Innocent IV Papst Bull 1250 (≈ 1250)
Die Kirche hängt von der Abtei von Filly ab.
1624
Abbaustatus
Abbaustatus 1624 (≈ 1624)
Kirche und Glockenturm in schlechtem Zustand.
1848-1851
Wiederaufbau der Kirche
Wiederaufbau der Kirche 1848-1851 (≈ 1850)
Neue Lage, Architekt Ernest Mélano.
1868
Bau des Glockenturms
Bau des Glockenturms 1868 (≈ 1868)
Freestyle wurde dem Gebäude hinzugefügt.
Aujourd'hui
Aujourd'hui
Aujourd'hui Aujourd'hui (≈ 2025)
Position de référence.
Kennzahlen
Innocent IV - Papst Franziskus
Legen Sie die Kirche 1250 in eine Blase.
Ernest Mélano - Architekt
Entwarf den Wiederaufbau der Kirche (1848-1851).

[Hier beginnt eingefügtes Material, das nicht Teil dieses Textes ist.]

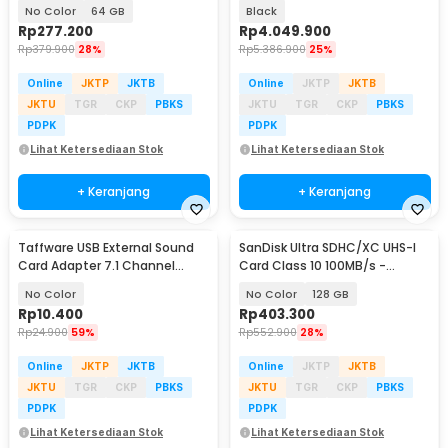
SDSQUAB
- SDSQUAC-1T50-GN6MN
No Color
64 GB
Black
Rp
277.200
Rp
4.049.900
Rp
379.900
28%
Rp
5.386.900
25%
Online
JKTP
JKTB
Online
JKTP
JKTB
JKTU
TGR
CKP
PBKS
JKTU
TGR
CKP
PBKS
PDPK
PDPK
Lihat Ketersediaan Stok
Lihat Ketersediaan Stok
+ Keranjang
+ Keranjang
Taffware USB External Sound
SanDisk Ultra SDHC/XC UHS-I
Card Adapter 7.1 Channel
Card Class 10 100MB/s -
3.5mm Mic Audio - TC-03
SDSDUNR-GN3IN
No Color
No Color
128 GB
Rp
10.400
Rp
403.300
Rp
24.900
59%
Rp
552.900
28%
Online
JKTP
JKTB
Online
JKTP
JKTB
JKTU
TGR
CKP
PBKS
JKTU
TGR
CKP
PBKS
PDPK
PDPK
Lihat Ketersediaan Stok
Lihat Ketersediaan Stok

Jotterand - Lyon Bildhauer
Realisieren Sie den weißen Marmoraltar.
Ursprung und Geschichte
Im dreizehnten Jahrhundert wurde die Saint-Sylvestre-Kirche von Perrignier, ursprünglich dem Heiligen Loup und dem Heiligen Sylvestre gewidmet, erwähnt. Nach einer Blase des Papstes Innocent IV vom 1250, es dann von der Abtei von Filly, in Sciez. Dieses in der Savoyard-Landschaft verankerte religiöse Gebäude spiegelt die historischen Verbindungen zwischen den lokalen Pfarreien und den monastischen Institutionen der Mittelalterzeit wider.
Im 17. Jahrhundert befanden sich die Kirche und ihr Glockenturm in einem Zustand fortgeschrittener Degradation, wie es ein Dokument von 1624 zeigt. Perrigniers Bevölkerungswachstum im 19. Jahrhundert erforderte eine vollständige Rekonstruktion des Gebäudes. Zwischen 1848 und 1851 wurde die Kirche auf einem neuen Grundstück unter der Leitung des Architekten Ernest Mélano wieder aufgebaut. Dieses ehrgeizige Projekt wurde entwickelt, um den Bedürfnissen einer expandierenden Gemeinschaft gerecht zu werden.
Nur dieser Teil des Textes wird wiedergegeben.